Bronze Genius as Togatus Augustus
Circa 1st Century AD
Description: A beautifully rendered bronze statuette of the Emperor Augustus in the guise of togatus genius. The figure stands with outward-turned feet joined together at the heels, and arms bent at the elbows in a traditional posture of offering. Augustus is cloaked in a ankle-length toga wrapped snug against the torso, over the left arm and up around his head as a veil. The toga is replete with folds that accentuate the figure's posture. In his right hand, he holds a patera for pouring an offering at the altar, while his left hand is closed in a fist grasping a section of his garment. He has a serene smooth face with deep-set eyes, broad nose and pursed lips. His hair is visible from beneath the veil and evenly cropped in thick bangs across his forehead, typical of the official large scale marble portraiture of Augustus. He stands atop a footed triangular pedestal. Attractive dark patina and wonderful detail.
Genius figures such as this one, were a regular fixture at a Roman family's Lararium, or family shrine, until about 325 AD, representing the paterfamilias, the "man of the house", in his capacity as household priest of the cult of his ancestors, and would have been placed at the family altar sacrifice along with a Lar.
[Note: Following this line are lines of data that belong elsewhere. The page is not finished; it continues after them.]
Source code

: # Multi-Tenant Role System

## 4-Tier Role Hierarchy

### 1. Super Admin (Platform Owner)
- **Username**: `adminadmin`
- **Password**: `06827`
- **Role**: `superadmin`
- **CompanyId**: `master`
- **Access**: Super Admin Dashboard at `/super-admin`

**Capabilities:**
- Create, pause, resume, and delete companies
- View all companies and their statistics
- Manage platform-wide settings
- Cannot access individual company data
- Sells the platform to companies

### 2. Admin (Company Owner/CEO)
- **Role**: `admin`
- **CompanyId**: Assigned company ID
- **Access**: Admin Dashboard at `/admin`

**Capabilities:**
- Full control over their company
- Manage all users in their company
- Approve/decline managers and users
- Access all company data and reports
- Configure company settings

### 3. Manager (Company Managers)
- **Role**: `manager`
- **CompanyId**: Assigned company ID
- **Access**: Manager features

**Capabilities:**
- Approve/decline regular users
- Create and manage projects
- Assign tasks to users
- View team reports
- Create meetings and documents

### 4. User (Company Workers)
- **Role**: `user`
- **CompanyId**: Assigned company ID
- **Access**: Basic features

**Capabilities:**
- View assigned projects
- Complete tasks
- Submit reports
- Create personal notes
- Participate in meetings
This particular type of genius is in the guise of the Emperor Augustus. In 30 AD the Senate decreed that at all banquets, offerings be made to the Genius of Augustus, which became regular practice of the cult of Augustus. As the genius of a family protected its continued existence, so the Genius of Augustus protected the future of the Roman state.
Height: 3.75 in. (9 cm)
Condition: The statuette is in tact with smooth green and red patina with nicely preserved details.
Reference: See Master Bronzes from the Classical World, by David Mitten, no. 243 for similar genius figure holding an offering of incense. Also see The Age of Augustus, by Donald Earl, p. 174 for discussion.
Provenance: Formerly a German property.